How can I reconcile these COVID test false-negative numbers?

[effort level: thinking out loud, plus a couple hours’ googling]

There’s been a lot of press lately around Costco selling an “AZOVA” at-home COVID test...

...with a sensitivity of 98% (meaning 98% of positive tests are correct) and a specificity of 99% (meaning 99% of negative tests are correct).

(IIUC, they’re getting their terms wrong here: “sensitivity” means “P(positive test | sick)”, not “P(sick | positive test)” as their parenthetical claims.
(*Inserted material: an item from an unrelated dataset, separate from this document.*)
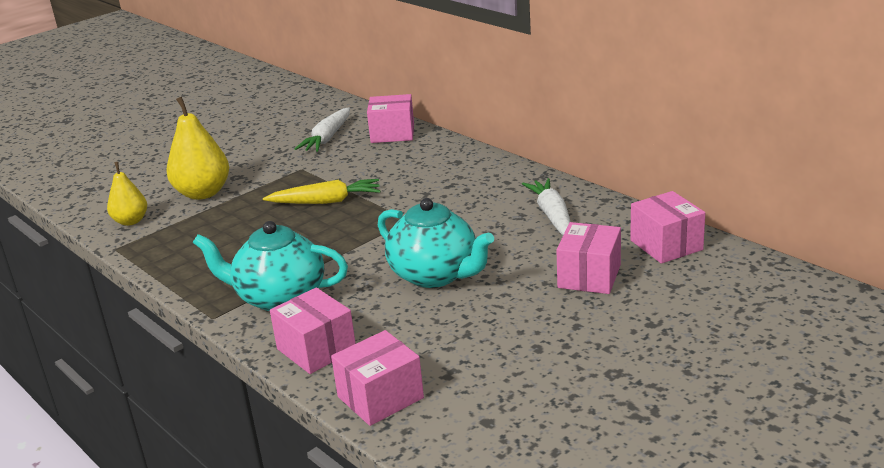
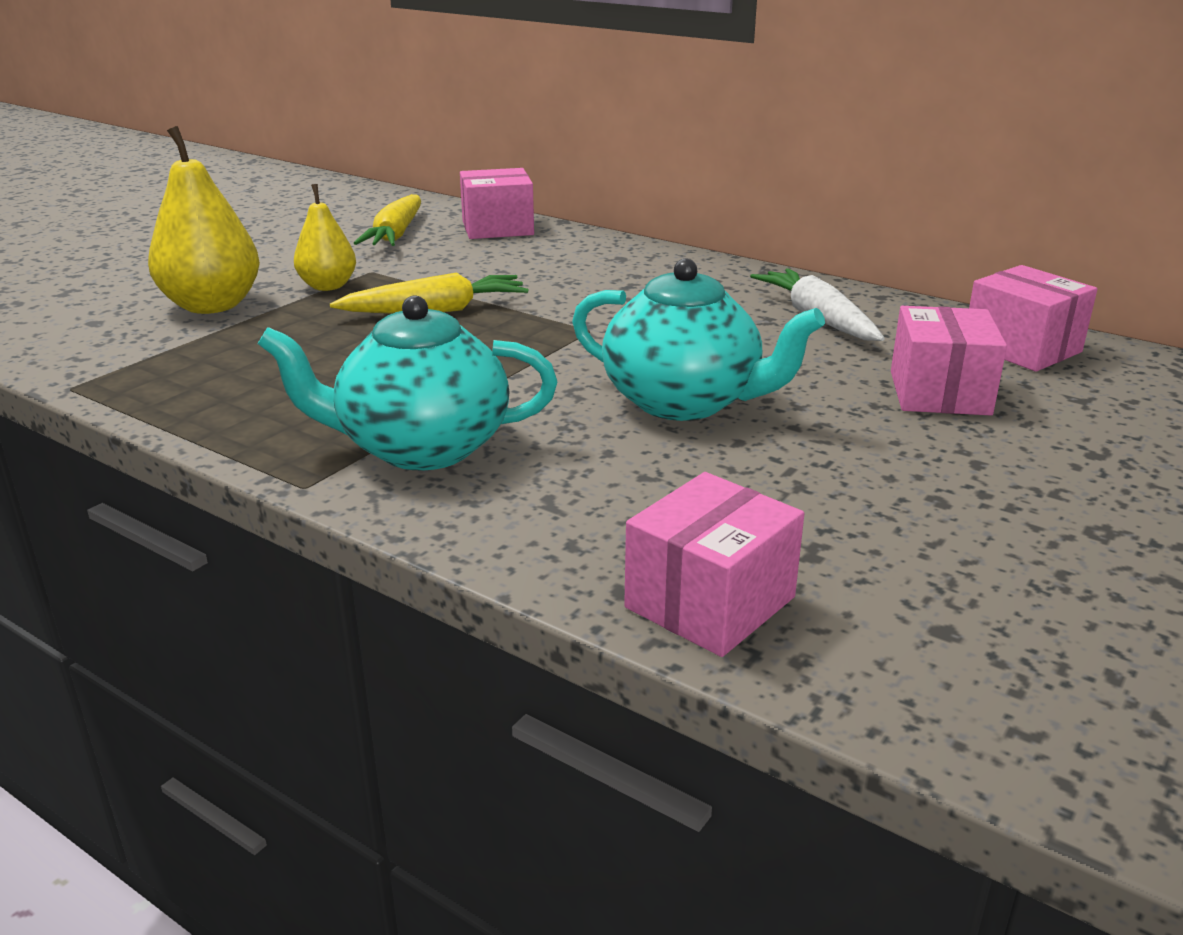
camera: 15 degrees left, 0 degrees up
yellow pear [107,162,147,226] -> yellow pear moved to [294,184,356,291]
pink box [270,287,356,374] -> none
white carrot [295,107,350,152] -> yellow carrot [354,194,421,246]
Same flip for “specificity.” I’d guess that they mean “P(positive test | sick)”, and that some copywriter mis-translated, but not sure.)

That is, they claim a false negative rate of 2%.
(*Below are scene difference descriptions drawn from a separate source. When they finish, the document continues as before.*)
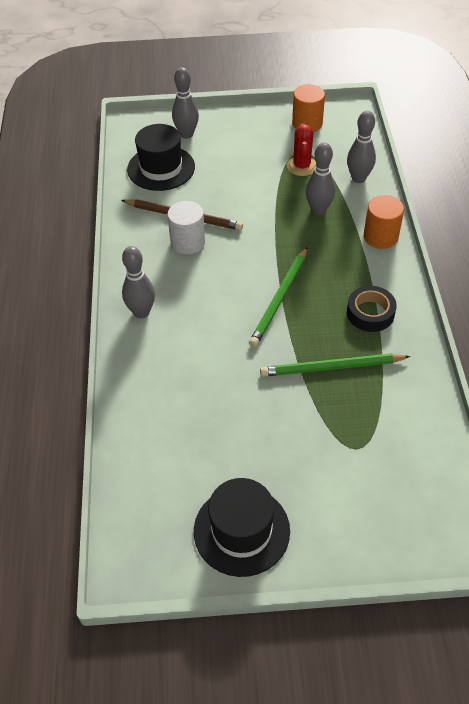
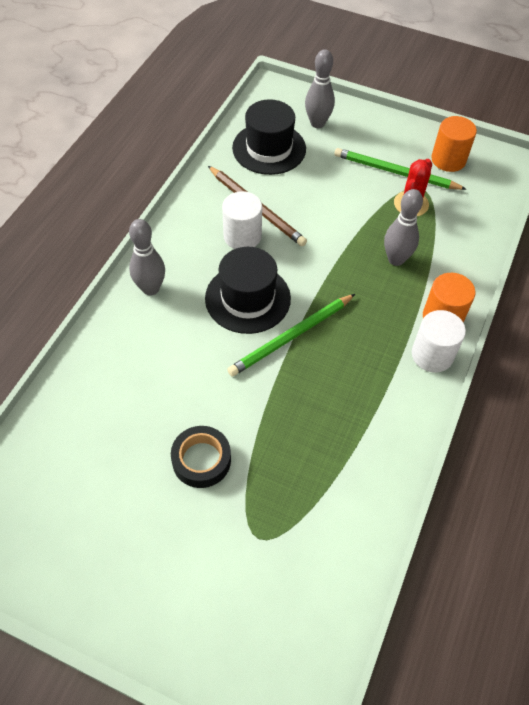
camera: 25 degrees right, 5 degrees up
black hat [194,478,290,577] -> black hat moved to [205,247,291,334]
green pencil [260,354,410,377] -> green pencil moved to [334,148,467,190]
grey bowling pin [347,111,376,183] -> none
black tape [347,286,397,332] -> black tape moved to [171,426,231,488]
none -> white cylinder [412,310,466,373]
Compare that to this study of RT-PCR COVID test false negative rates:

Over the 4 days of infection before the typical time of symptom onset (day 5), the probability of a false-negative result in an infected person decreases from
100% (95% CI, 100% to 100%) on day 1 to
67% (CI, 27% to 94%) on day 4.On the day of symptom onset, the median false-negative rate was
38% (CI, 18% to 65%). This decreased to
20% (CI, 12% to 30%) on day 8 (3 days after symptom onset) then began to increase again, from
21% (CI, 13% to 31%) on day 9 to
66% (CI, 54% to 77%) on day 21.

That is, they claim false negative rates ten times higher than AZOVA’s, even if you nail the timing.

How can these false negative rates be so different?

Hypothesis 1: the study with the >20% false negative rates was from April-May, and the state of the art has moved on since then.

(Counterpoint: in five months, we reduced false negatives by a factor of ten? Seems unlikely.)
Hypothesis 2: AZOVA doesn’t actually mean “sensitivity” i.e. “P(positive test | sick)”, they truly mean “P(sick | positive test) = 98%”—which might bw achievable through some clever definition of base rates.

(Counterpoint: I think this would have to drive their “P(healthy | negative test)” numbers into the toilet.)
Hypothesis 3: AZOVA’s “98%” and “99%” are just benchmarked against some other test—so “P(positive test | sick)” should actually read “P(positive AZOVA test | positive gold standard test)”—which just means that their test is about as good as the gold standard.

(Counterpoint: in the “Contrived Clinical Study” section of their Emergency Use Authorization summary, they build “known positive” / “known negative” samples by spiking negative samples with viral RNA, and their test gets every one(!) correct (n=31 for +, n=11 for -). Naively, this seems hard to fake, unless their spiking concentration is ridiculously high, which I don’t think it is. (Their spiking concentrations are on the order of their “LoD” = “Limit of Detection” = “10 copies/μL”—for comparison, at least after symptom onset, saliva carries thousands of copies/μL [1, 2].))

None of these hypotheses seems to hold water. I’m inclined to think that the pessimistic study is closer to the true false negative rate, since those authors aren’t trying to sell me something, but I’m still distressed that I can’t see how AZOVA is (presumably) tricking me.